Tesla's Coast-to-Coast Coasting Isn't Enough

Elon Musk is holding off on the coast-to-coast Tesla Motors' (NASDAQ: TSLA  ) trip with the kids until later in the year when his children are out of school for spring break, but that's not stopping other enterprising Tesla employees from making the journey.

Tesla made waves this past week when employees involved with the rollout of its growing Supercharger network of regional charging stations departed Los Angeles in a pair of Model S sedans. They arrived at New York City on Sunday in time for the Super Bowl. 

Musk was excited about the feat. 

This cross-country trek should have been a brilliant marketing coup.

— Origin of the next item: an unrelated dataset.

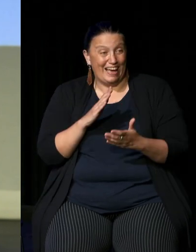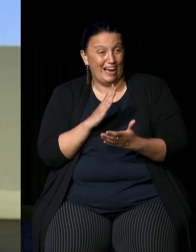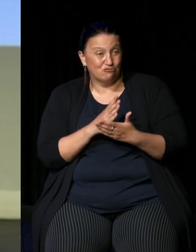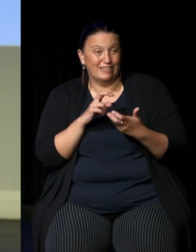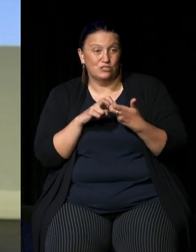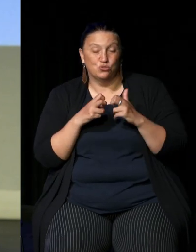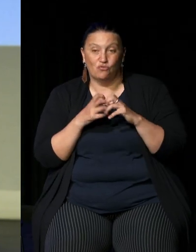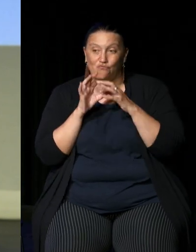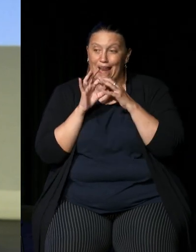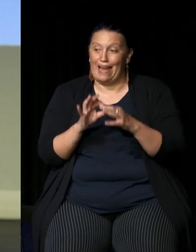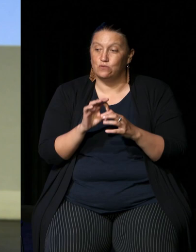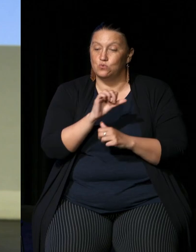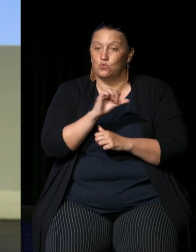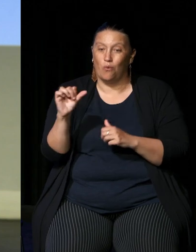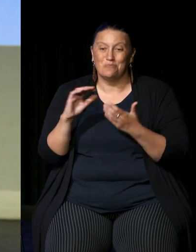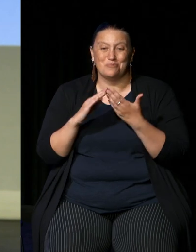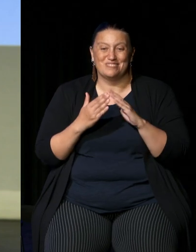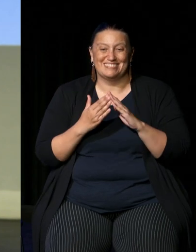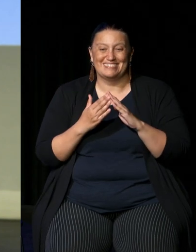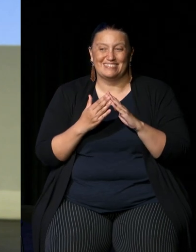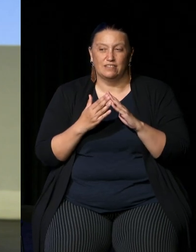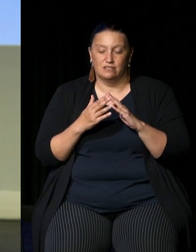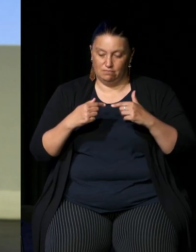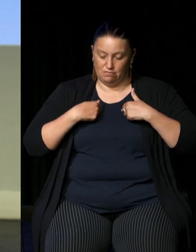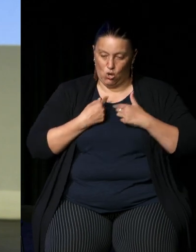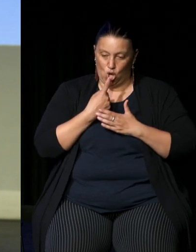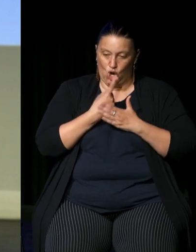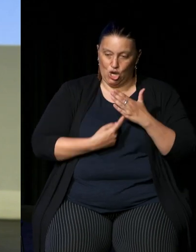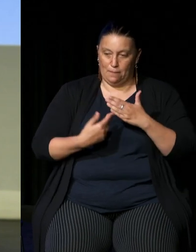community's responsibility it's not something Indigenous people have to carry on their own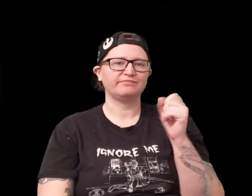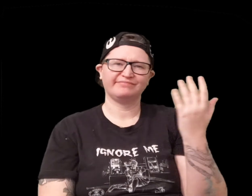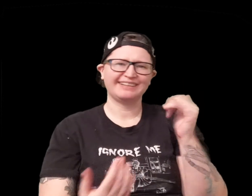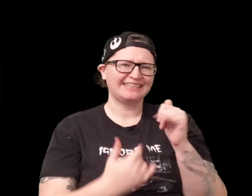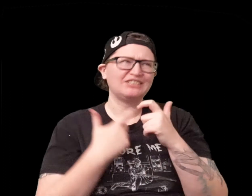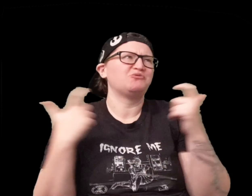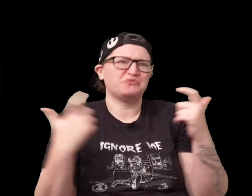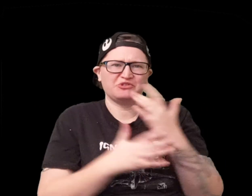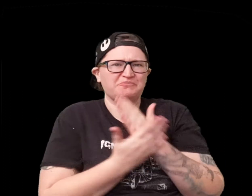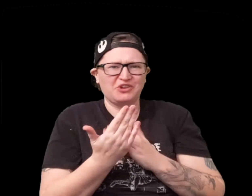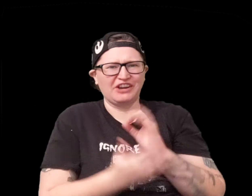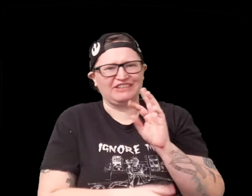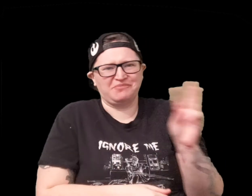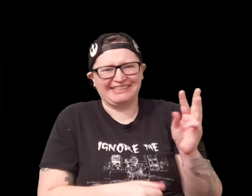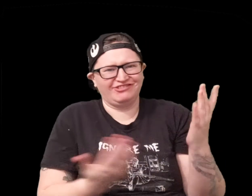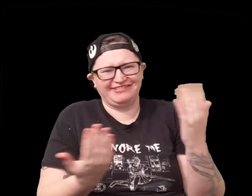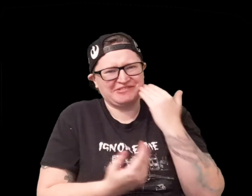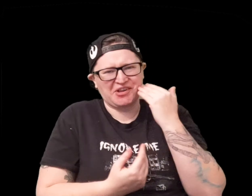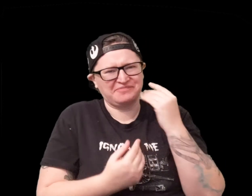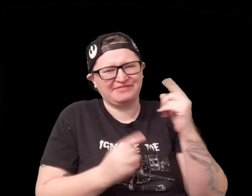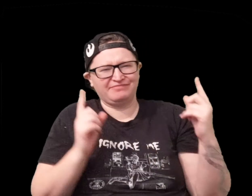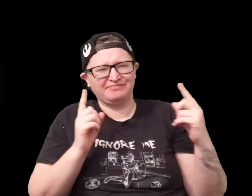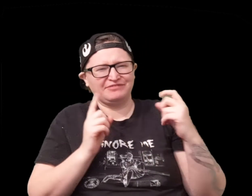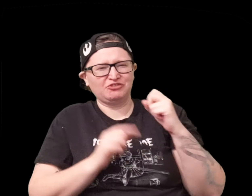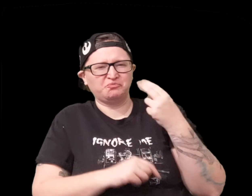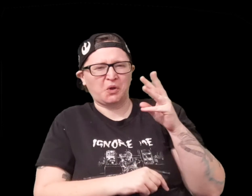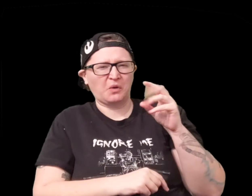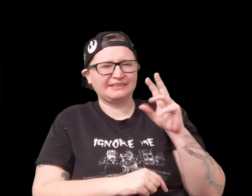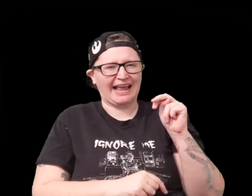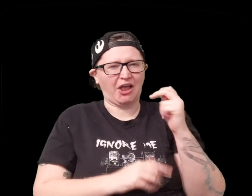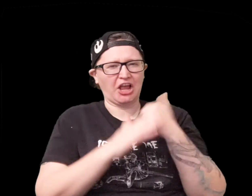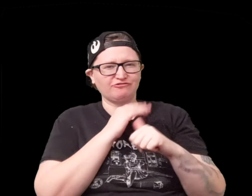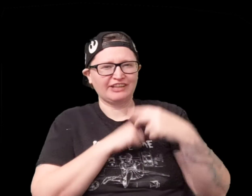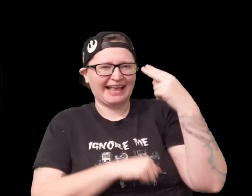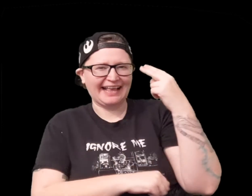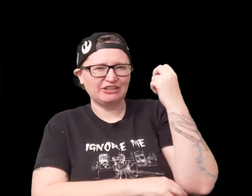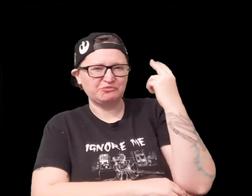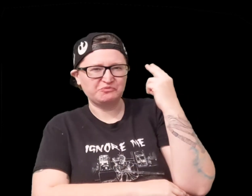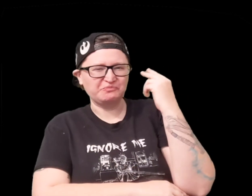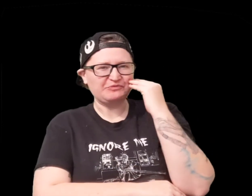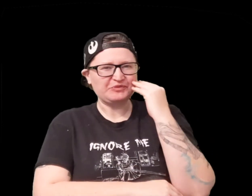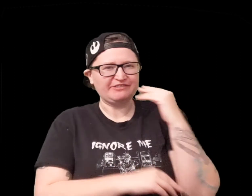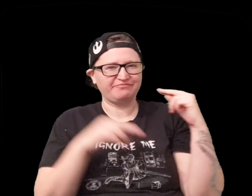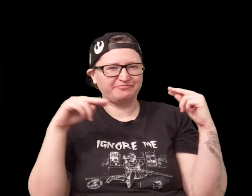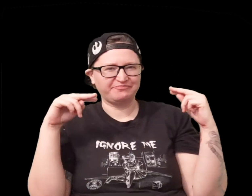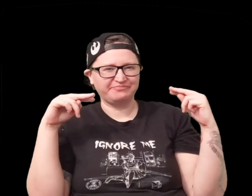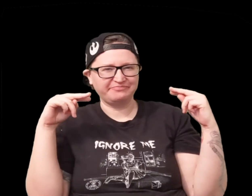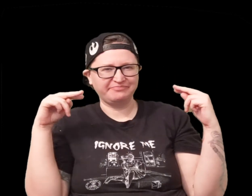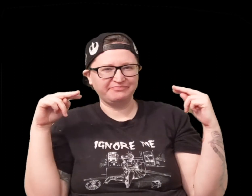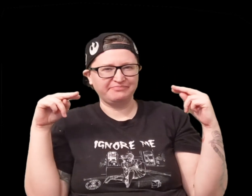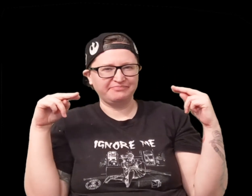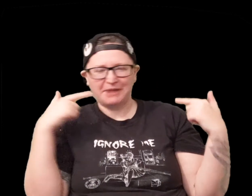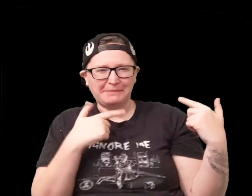rule for duels that's a huge part of westerns you know go to showdown high noon sort of situation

It should have put range anxiety concerns to rest, affording affluent potential buyers the comfort in knowing that an electric car isn't just for local rides. However, dig beneath the hype and we still have a problem.

Musk is proud that his crew was able to complete the epic road trip using only Supercharger stations, but this still wound up being an expedition that spanned 3,464.5 miles. As CNN Money points out, the most direct path for this trip is closer to 2,790 miles according to Google Maps. Using the stations that are complimentary for Tesla drivers is a blessing in the pocketbook, but it will often come with driving out of the way to make an itinerary happen.

It's not just the distance. An electric car can be a real time saver for someone fine with being restricted to driving locally. There's no time spent at the gas station, since a car can charge with a specialized socket at home overnight. It's a different story on the open road.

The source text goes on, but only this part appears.